Looking for other reinforcements, the Yankees signed Matt Carpenter, a three-time All-Star infielder, to a major league contract on Thursday. Carpenter, 36, spent 11 years with the St. Louis Cardinals, struggling at the plate in his final three seasons. He signed a minor-league deal with Texas over the winter and hit .275 with six home runs in 21 games with their Class AAA affiliate, the Round Rock Express, before he was granted his release last week.
Despite being hit even harder by injuries than the team’s offense, the Yankees’ strongest unit this season has been its pitching staff. Chapman, Green and Loáisiga are all out, joining the left-handed reliever Zack Britton and the right-handed starter Domingo German on the I.L., but entering Thursday, the Yankees were third in the majors in E.R.A. (3.00) thanks to crucial contributions from the breakout starter Nestor Cortes (1.80 E.R.A.), the versatile Michael King (2.96) and the fill-in closer Clay Holmes (0.38).
On Thursday, the Yankees added a familiar face as a reinforcement: Manny Bañuelos, 31, a former top prospect who, a decade ago, was one of the Killer Bs alongside Andrew Brackman and Dellin Betances — a group that was expected to be the future of the franchise’s pitching staff. Only Betances turned into a bona fide major leaguer, developing into a four-time All-Star setup man before a series of injuries sidelined him over the past three years.

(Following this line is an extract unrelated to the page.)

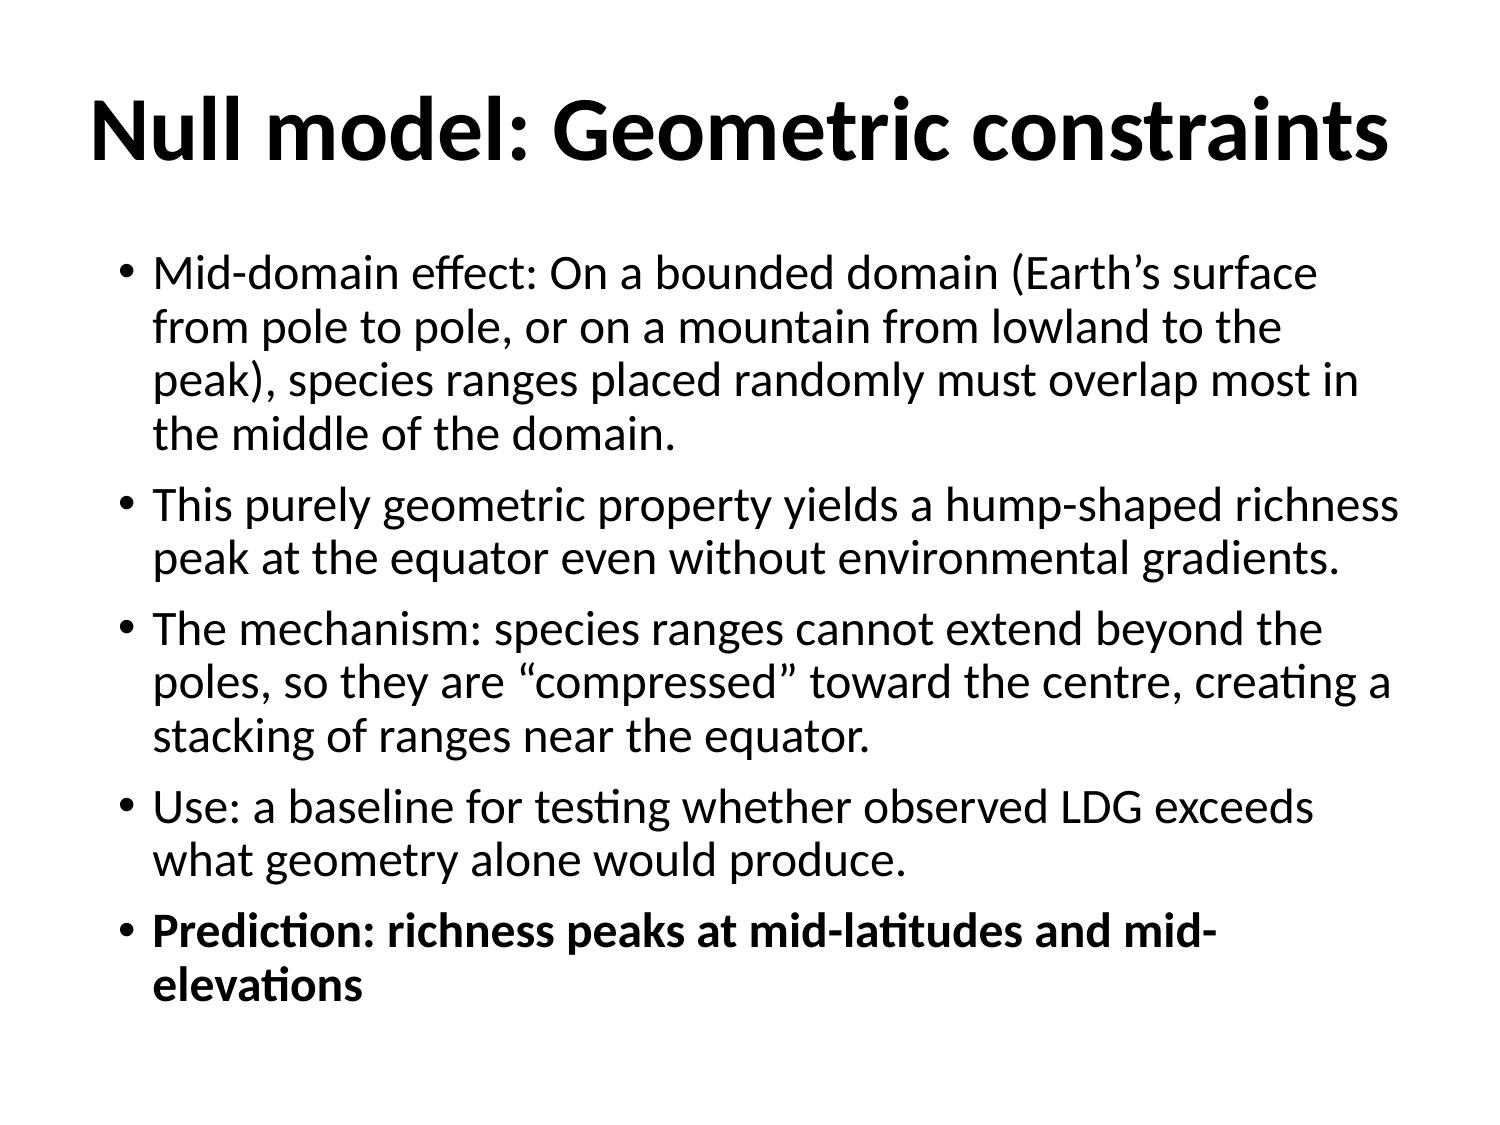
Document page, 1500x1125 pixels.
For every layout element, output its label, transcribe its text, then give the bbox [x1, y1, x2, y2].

title Null model: Geometric constraints [74, 22, 1426, 240]
list Mid-domain effect: On a bounded domain (Earth’s surface from pole to pole, or on a mountain from lowland to the peak), species ranges placed randomly must overlap most in the middle of the domain. This purely geometric property yields a hump-shaped richness peak at the equator even without environmental gradients. The mechanism: species ranges cannot extend beyond the poles, so they are “compressed” toward the centre, creating a stacking of ranges near the equator. Use: a baseline for testing whether observed LDG exceeds what geometry alone would produce. Prediction: richness peaks at mid-latitudes and mid-elevations [103, 239, 1426, 1082]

Following many ailments of his own, and a winding path that included stops throughout the major and minor leagues, Mexico and Taiwan, Bañuelos signed a minor-league deal with the Yankees over the winter and posted a 2.35 E.R.A. over nearly 31 innings at their Class AAA affiliate. After J.P. Sears tossed five scoreless innings on Wednesday in his first major-league start, the Yankees needed a fresh arm and called up Bañuelos. His next major-league appearance would be his first for the Yankees.

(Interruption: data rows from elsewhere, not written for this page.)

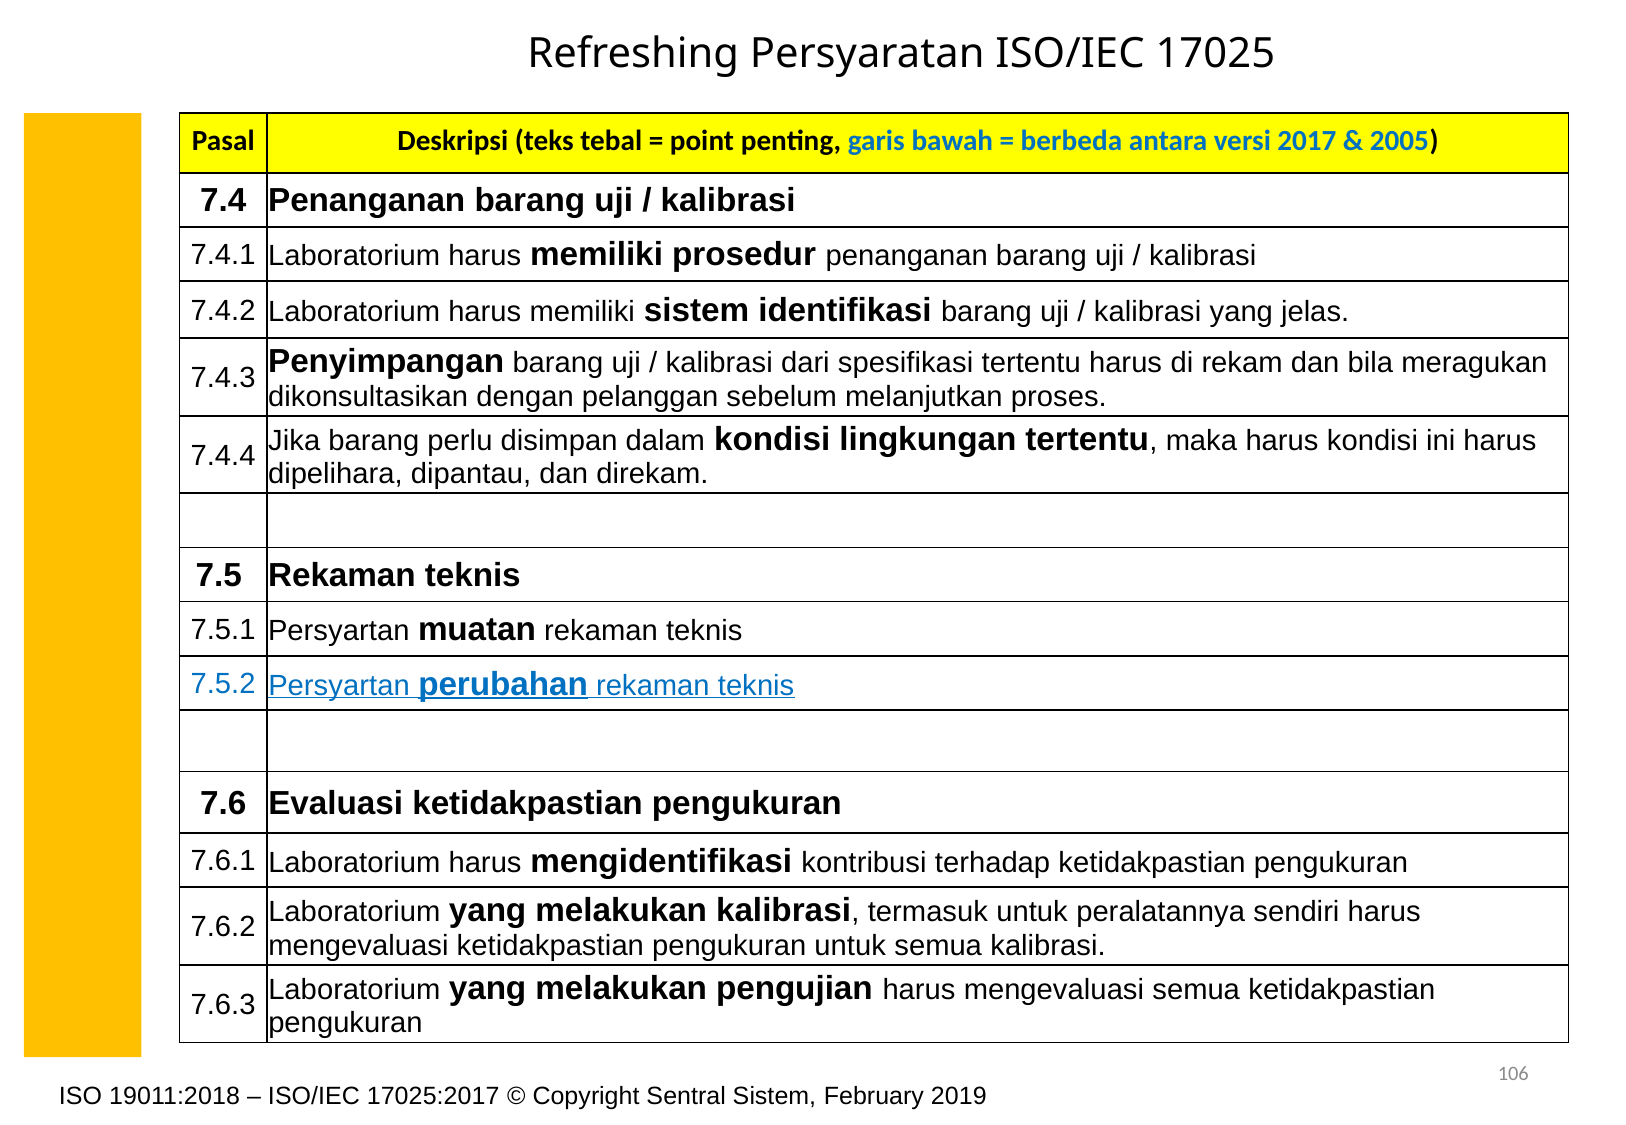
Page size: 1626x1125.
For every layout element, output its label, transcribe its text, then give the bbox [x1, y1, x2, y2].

table_cell 7.4 [180, 174, 255, 226]
table_cell 7.4.2 [256, 282, 266, 337]
table_cell 7.6.3 [180, 966, 266, 1042]
table_cell 7.4 [256, 174, 266, 226]
table_cell 7.4.4 [180, 417, 255, 492]
title Refreshing Persyaratan ISO/IEC 17025 [512, 22, 1298, 86]
table_cell [180, 494, 255, 547]
table_cell 7.4.3 [180, 339, 255, 415]
table_cell 7.6.1 [180, 834, 255, 886]
table_cell Persyartan muatan rekaman teknis [268, 602, 1568, 655]
table_cell [256, 711, 266, 771]
table_cell [268, 494, 1568, 547]
table_cell Penyimpangan barang uji / kalibrasi dari spesifikasi tertentu harus di rekam dan bila meragukan dikonsultasikan dengan pelanggan sebelum melanjutkan proses. [268, 339, 1568, 415]
table_cell 7.4.1 [180, 228, 255, 280]
table_cell Persyartan perubahan rekaman teknis [268, 657, 1568, 709]
table_cell 7.4.2 [180, 282, 255, 337]
table_cell 7.6 [256, 772, 266, 832]
table_cell Penanganan barang uji / kalibrasi [268, 174, 1568, 226]
table_cell 7.4.3 [256, 339, 266, 415]
table_cell 7.6.2 [180, 888, 255, 964]
table_cell 7.6 [180, 772, 255, 832]
table_cell 7.5 [180, 548, 255, 601]
table_cell 7.4.4 [256, 417, 266, 492]
table_cell 7.6.2 [256, 888, 266, 964]
table_cell Laboratorium harus mengidentifikasi kontribusi terhadap ketidakpastian pengukuran [268, 834, 1568, 886]
table_cell 7.6.1 [256, 834, 266, 886]
table_cell Laboratorium harus memiliki sistem identifikasi barang uji / kalibrasi yang jelas. [268, 282, 1568, 337]
table_cell Laboratorium yang melakukan kalibrasi, termasuk untuk peralatannya sendiri harus mengevaluasi ketidakpastian pengukuran untuk semua kalibrasi. [268, 888, 1568, 964]
table_cell [268, 711, 1568, 771]
table_cell [256, 494, 266, 547]
table_cell [180, 711, 255, 771]
table_cell 7.5.1 [256, 602, 266, 655]
table_cell Evaluasi ketidakpastian pengukuran [268, 772, 1568, 832]
table_cell Laboratorium yang melakukan pengujian harus mengevaluasi semua ketidakpastian pengukuran [268, 966, 1568, 1042]
table_header Deskripsi (teks tebal = point penting, garis bawah = berbeda antara versi 2017 & 2005) [268, 114, 1568, 172]
table_cell Rekaman teknis [268, 548, 1568, 601]
table_header Pasal [256, 114, 266, 172]
slide_number 106 [1164, 1042, 1544, 1103]
table_header Pasal [180, 114, 255, 172]
table_cell 7.5.2 [256, 657, 266, 709]
table_cell Jika barang perlu disimpan dalam kondisi lingkungan tertentu, maka harus kondisi ini harus dipelihara, dipantau, dan direkam. [268, 417, 1568, 492]
table_cell 7.4.1 [256, 228, 266, 280]
table_cell 7.5.2 [180, 657, 255, 709]
table_cell 7.5 [256, 548, 266, 601]
text_box [23, 112, 142, 1058]
table_cell 7.5.1 [180, 602, 255, 655]
table_cell Laboratorium harus memiliki prosedur penanganan barang uji / kalibrasi [268, 228, 1568, 280]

Carpenter and Bañuelos may seem like unlikely fill-ins for a team with a payroll just short of $250 million, but if they can help bridge the gap until the team’s regulars return they will have done their jobs.
“You got to be able to weather the storm and have other guys step up in different situations,” Boone told reporters of his team’s injury woes on Wednesday. “Sometimes it’s in short spurts. Sometimes, it’s longer. That’s part of the grind of the 162-game season. We’re prepared to handle that, we look forward to handling that. The season doesn’t stop for anyone.”